2. A bumper sticker does not have to go on a car bumper to be effective. It can go on a school notebook, on a door to a closet in an office, on a filing cabinet, or just about anywhere. The term "bumper sticker" is often a mental barrier to seeing the marketing possibilities. The Warpstock bumper sticker is available at BMT Micro (http://www.bmtmicro.com/) or here on my website at Bargain Headquarters (http://www.os2hq.com/ads/bargains.htm). The cost is just $2 each. With a little creative positioning, one bumper sticker can be seen by literally tens of thousands of people over the course of one year. At just $2 each, anyone can participate in this type of marketing, and they don't have to use their own vehicle if they prefer not to. There are hundreds of other places to put such a sticker. Use a little imagination.

3. A bus bench can be a tremendous marketing opportunity. I was quite shocked to find out that a bench such as the one pictured above was available for just $3 per day. Counting the cost of making the sign, the final expense is about $3.30 per day for a 6-month contract in Nashville, TN. Prices may vary in other locations. You don't have to use a bus bench; there are other forms of outdoor advertising available. Shop around.

How many people will see this advertisement and take notice of it? Well, consider the location. This bench is near a stoplight at a busy intersection. Not a "major" intersection, but a fairly busy stretch of 4-lane road. The bench is strategically positioned across the street from a Nashville bank. In fact, the bench sits directly across from the drive-through teller windows, less than 100 feet away. This means that every person using the drive-through tellers must stare at this bench for anywhere from one minute to five minutes. They simply have no choice. (Just the traffic on Fridays alone is fabulous, as people deposit their paychecks or take out money for the weekend.) Furthermore, the bench is positioned directly in front of a church, so it gets plenty of Sunday viewing as well.

Remember, any visitors your site would get from such a sign are "cream" or "icing on the cake." The real goal is to develop name recognition for OS/2 and to present it as the superior alternative to both Windows and Linux. This is the "Goldilocks Scenario" in which Linux is "too hard," Windows is "too soft," and OS/2 Warp 4.0 is "just right!"

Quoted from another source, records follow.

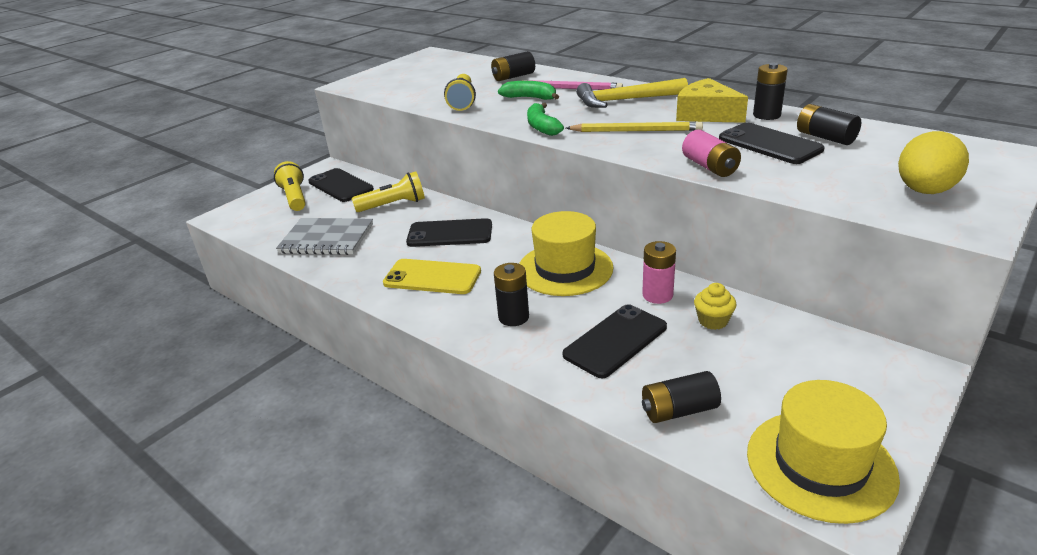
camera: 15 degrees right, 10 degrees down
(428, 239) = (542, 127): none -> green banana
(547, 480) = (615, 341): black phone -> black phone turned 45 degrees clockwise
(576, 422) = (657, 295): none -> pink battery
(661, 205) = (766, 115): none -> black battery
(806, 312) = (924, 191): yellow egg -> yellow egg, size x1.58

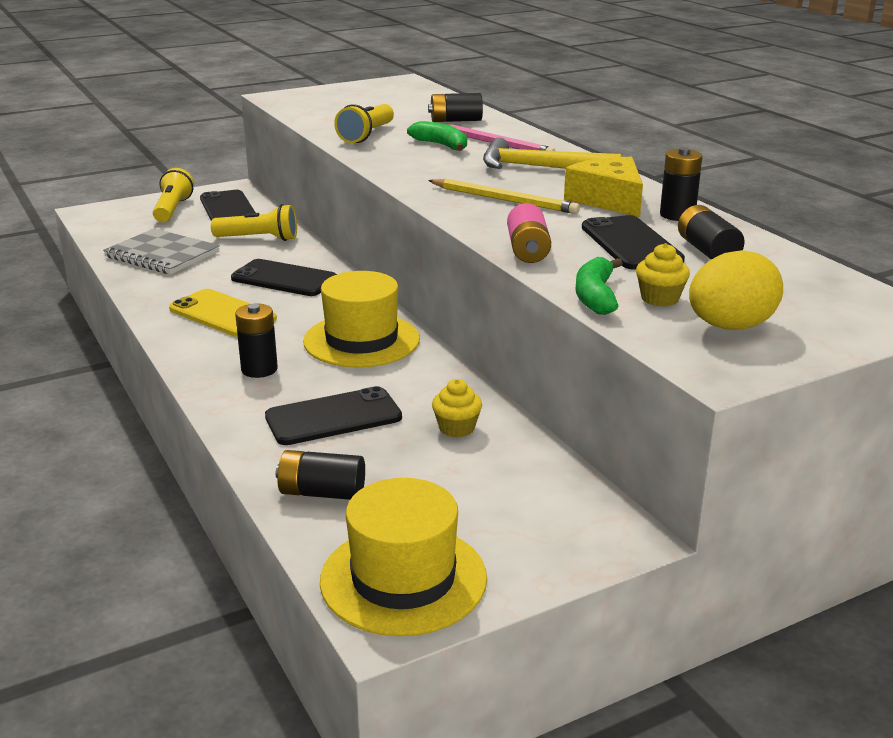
camera: 20 degrees right, 5 degrees down
(542, 127) = (411, 176): green banana -> green banana (595, 296)
(657, 295) = (428, 389): pink battery -> none
(850, 182) = (660, 298): none -> yellow cupcake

Admittedly, $100 per month is not chicken feed. However, there *are* hundreds of OS/2 users who could easily afford this kind of expenditure, provided they knew somebody else was also doing it. Well, guess what: SOMEBODY IS.

CONCLUSION

OS/2 people as a group are not more impoverished than everyone else. Sometimes the lack of public exposure makes us feel that way, but the same resources are available to us that are available to everyone else. Venture capital funding from so-called "angels" is one source of investment capital that the OS/2 community has not yet tapped. Other sources are available.

Some may ask, "Why should we advertise OS/2 to the public, if IBM doesn't?" This is the wrong question, because it assumes that IBM is a retailer. IBM is not a retail company; IBM is an OEM. Having IBM advertise OS/2 would be something like asking Alcoa Aluminum to advertise its rolled aluminum to the public. Instead, Alcoa advertises to the business customers who make aluminum cans, and these business customers (Coke, Pepsi, whatever) advertise to the public. IBM has "outsourced" desktop computing, so we must view ourselves in the OS/2 community as the retailer, and IBM as merely our software supplier at a wholesale level.

What I have presented in this article is merely Phase I of Operation "Rock Soup." I am currently planning a Phase II, which does not involve bus benches, but rather targets the education market. For Phase II, I need 50 volunteers, one for each state in the U.S., who are willing to spend about $300 annually for a special educational campaign that I plan to announce soon. The actual amount of work involved is quite small, but I am not ready to reveal the details yet. Sign up by sending me an e-mail, and stay tuned for further developments.

To make a tortured coupling of two scriptures, "It is better to cast one stone than to curse the darkness." I have cast the first smooth pebble into the pot. WHO ELSE IS HUNGRY???